I think I just remembered
a couple of my husband’s endearing attributes.
ALICE AND I DRAIN THE BOTTLE
Then, when Michael heads off
to pick up Samantha from school,
we teeter, arm in arm,
down the hallway to my office.
“I was gonna dump that bastard…” Alice says.
“How dare he beat me to it!”
“There’s plenty of other fish in cyberspace,” I say.
Then we log on to Match.com and sign Alice up.
We set right to work creating her profile—
importing a recent sexy photo I took of her
(okay, maybe not so recent)
that makes her look a little like Liz Taylor.
Next, we fill in the “about me” section.
After heated debate, we decide to describe Alice
as “a brilliant, optimistic, fifty-something goddess
who hates taking long walks on the beach.”
We describe her “ideal match”
as “a brilliant, optimistic, fifty-something god
who loves taking long walks on the beach by
himself while his girlfriend gets a pedicure.”

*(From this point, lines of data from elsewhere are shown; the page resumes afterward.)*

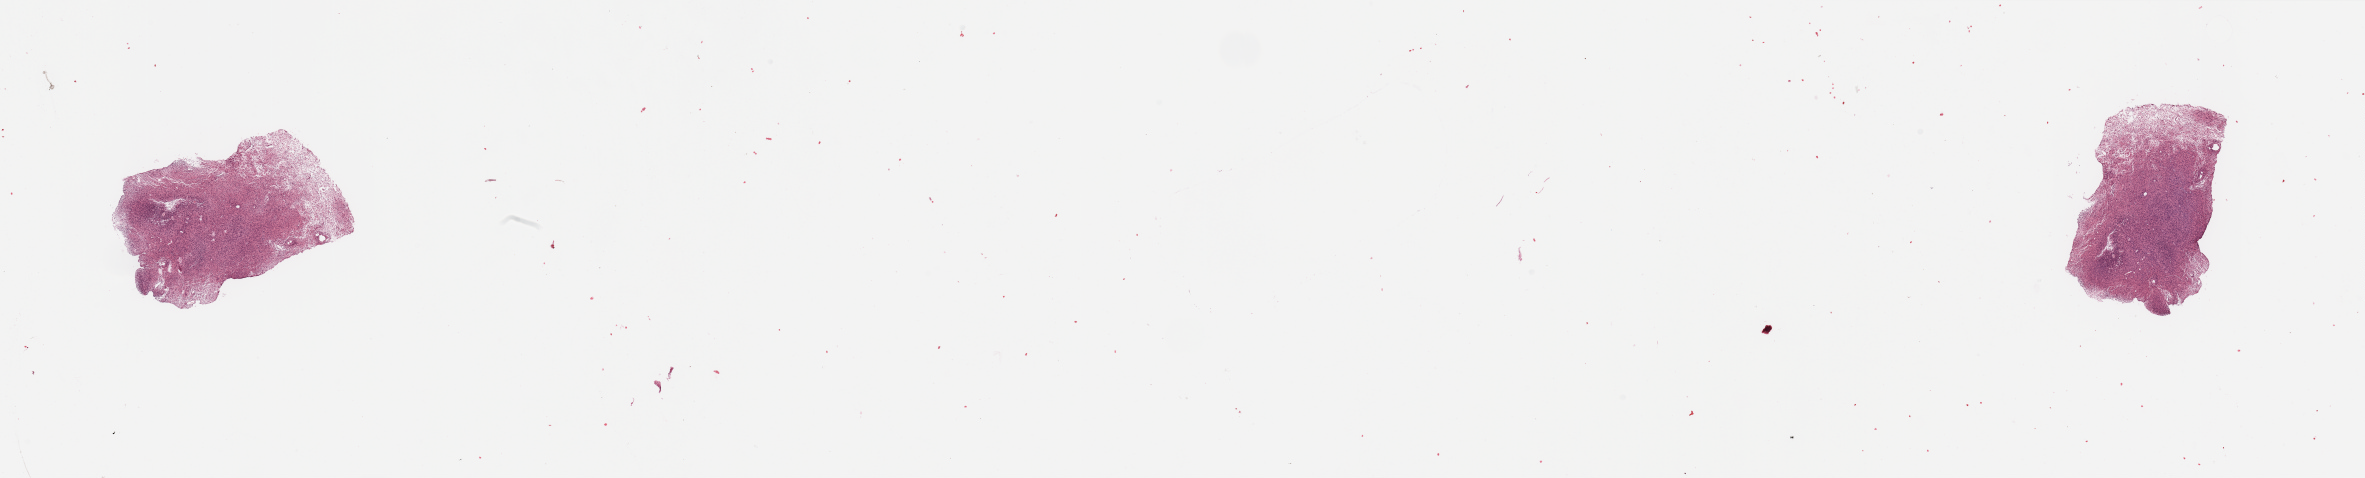
Whole-slide histology image, H&E-stained — whole scanned area (about 37.4 x 7.6 mm) shown as a low-resolution overview. Tumour tissue sample, sampled site: frontal lobe. 65-year-old male patient. Pathologist review of this section (percent, as recorded): tumour nuclei 85%, necrosis 5%.
• primary tumour site (as recorded): frontal lobe
• diagnosis: Glioblastoma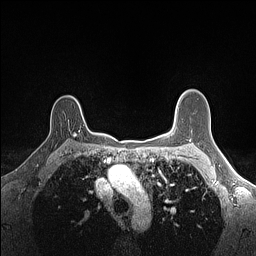
Breast MRI (dynamic contrast-enhanced), one axial slice. Slice 113 of 160 in the series (ordered by position). Dynamic contrast-enhanced series, time point 2 of 7 at this slice position (early post-contrast). 1.5 T. TE 1.4 ms, TR 5 ms. 1.1 mm slice thickness. 256 × 256 image matrix, field of view 300 × 300 mm. Female patient.
Annotated regions visible in this slice (semi-automatic segmentation, software-assisted and operator-edited):
- enhancing-tissue mask used for the functional tumour volume (all voxels passing the contrast-enhancement thresholds inside the analysis volume; usually the tumour): bounding box [x1, y1, x2, y2] px = [73, 127, 91, 136]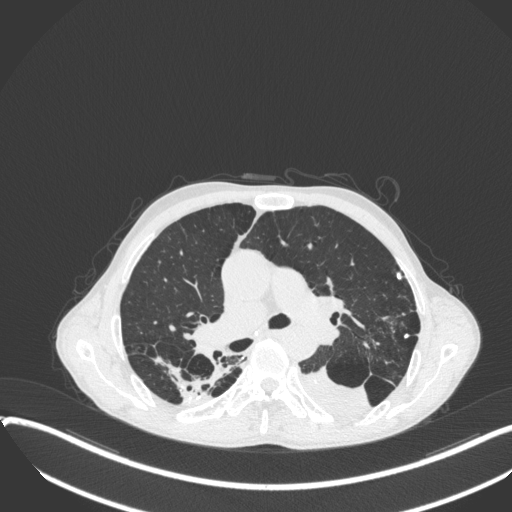
Chest CT, one axial slice. Reconstruction kernel B31f. Lung window (W 1500 / L -600 HU). 1 mm slice thickness. 512 × 512 image matrix, field of view 400 × 400 mm. Male patient, age 57 years. Case-level facts recorded for this patient, not image findings: clinical TNM (as recorded): T4 N0 M0.
Structures marked on this image (rectangle marked by the reading radiologist):
- lung tumour (recorded histology: squamous cell carcinoma): bounding box <295,357,373,418> (left, top, right, bottom; pixels)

We share a giggle fit over this,
and then Alice tugs me upstairs to my bathroom,
insisting that we perform a ritual burning
of my no longer needed diaphragm.
“Can’t we just perform a ritual tossing out
of my no longer needed diaphragm?” I plead.

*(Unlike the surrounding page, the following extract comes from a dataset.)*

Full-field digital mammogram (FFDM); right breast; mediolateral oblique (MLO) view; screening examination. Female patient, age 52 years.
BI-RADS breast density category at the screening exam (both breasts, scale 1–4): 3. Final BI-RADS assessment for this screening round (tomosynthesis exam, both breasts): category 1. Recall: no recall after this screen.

“No,” Alice says. “We cannot.”
So we torch that sucker.
This turns out to be weirdly liberating.
(But note to self: never ever
burn rubber in the house
when the windows are closed.)
WHEN MICHAEL RETURNS HOME WITH SAMANTHA
Alice and I are racing around
flinging open all the windows.
Michael says, “What’s that awful smell?”
“Yeah,” Sam says, “What died in here?”
“A diaphragm,” Alice says, matter-of-factly.
“A what?” Michael says.
“A diagram…” I say, shooting Alice
a will-you-please-shut-up look.
“…A diagram…” I continue,
“of…an outline…for…my book!”
“It caught fire,” Alice says. “But don’t worry—
we’ve got the situation under birth control.”
I glance over at Alice
and we fall into each other’s arms,
bursting into hysterics at her terrible pun
like a couple of stoned teenagers.
Samantha wrinkles her nose with disgust
and begins backing out of the room.
“I don’t know what’s so funny,” she says.

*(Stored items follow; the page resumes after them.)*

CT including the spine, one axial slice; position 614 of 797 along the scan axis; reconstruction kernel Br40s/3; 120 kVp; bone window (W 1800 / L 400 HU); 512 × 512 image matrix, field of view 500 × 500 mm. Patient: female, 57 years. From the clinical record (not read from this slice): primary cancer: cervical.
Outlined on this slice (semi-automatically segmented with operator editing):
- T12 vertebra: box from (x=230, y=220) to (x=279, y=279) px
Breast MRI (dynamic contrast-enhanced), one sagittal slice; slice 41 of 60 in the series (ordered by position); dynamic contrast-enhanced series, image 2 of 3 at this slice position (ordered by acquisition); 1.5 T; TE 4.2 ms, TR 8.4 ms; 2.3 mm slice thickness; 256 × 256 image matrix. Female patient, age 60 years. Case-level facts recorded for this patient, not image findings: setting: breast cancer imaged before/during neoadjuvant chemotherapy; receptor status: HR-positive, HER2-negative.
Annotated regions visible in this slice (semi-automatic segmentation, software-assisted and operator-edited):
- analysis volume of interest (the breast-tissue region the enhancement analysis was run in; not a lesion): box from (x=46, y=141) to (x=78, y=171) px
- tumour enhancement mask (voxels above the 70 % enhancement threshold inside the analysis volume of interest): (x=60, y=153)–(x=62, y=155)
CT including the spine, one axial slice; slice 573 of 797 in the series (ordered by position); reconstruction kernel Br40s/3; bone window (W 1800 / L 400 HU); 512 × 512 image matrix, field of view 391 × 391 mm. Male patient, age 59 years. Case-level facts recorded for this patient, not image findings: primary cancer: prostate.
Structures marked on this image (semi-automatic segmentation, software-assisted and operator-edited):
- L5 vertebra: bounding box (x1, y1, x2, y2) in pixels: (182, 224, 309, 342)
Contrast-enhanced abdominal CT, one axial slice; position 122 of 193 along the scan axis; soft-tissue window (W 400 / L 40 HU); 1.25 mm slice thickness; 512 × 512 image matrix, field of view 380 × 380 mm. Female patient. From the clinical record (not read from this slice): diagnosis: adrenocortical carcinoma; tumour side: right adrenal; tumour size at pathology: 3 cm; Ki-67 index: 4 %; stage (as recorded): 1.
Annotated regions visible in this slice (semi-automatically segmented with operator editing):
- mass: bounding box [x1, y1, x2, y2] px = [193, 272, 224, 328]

“And I definitely don’t want to know.”
Then, she turns and bolts down the hall.
Michael eyes the empty bottle on the coffee table
and says, “I suspect you’re a wee bit too smashed
to drive, Alice. Can I offer you a lift home?”
“I’d rubber ride!” she says.
“I mean, I’d love a ride!”
And Alice and I crack up again,
while Michael stands there, scratching his head.
HALF AN HOUR LATER
I knock on Samantha’s bedroom door.
“What?” she barks,
as though what she really means is,
“Will you please leave me alone?”
I peek inside and find her sitting on her bed,
surrounded by an avalanche of college catalogs,
her graceful fingers clicking away on her laptop
at the speed of light.
“How was school today, Sam?”
“Fine,” she says, without looking up.
??
?Want me to fix you a snack?”
“Mom. I’m trying to finish this essay.”
“I made spaghetti for dinner. Your favorite…”
“I won’t be home for dinner. I’m going
to Laura’s, with Wendy and Tess, to study
for the bio quiz—we’re ordering pizza.”
“Oh,” I say. “Okay…”
She shoots me a glance that dares me
to try to make her feel guilty about this.
But I refuse to take the bait.
“Sounds like an excellent plan!” I chirp.
Then I close the door and sag against it,
feeling as deflated
as a punctured soufflé.
But at six o’clock, right before she leaves,
she pops her head into my office and says,
“Sorry about dinner. Will you save me some?
Your spaghetti rocks.”
“So do you,” I murmur, and she rolls her eyes
as if to say, Now don’t go getting all mushy on me.
But then she asks, “Wanna watch Gossip Girl later?”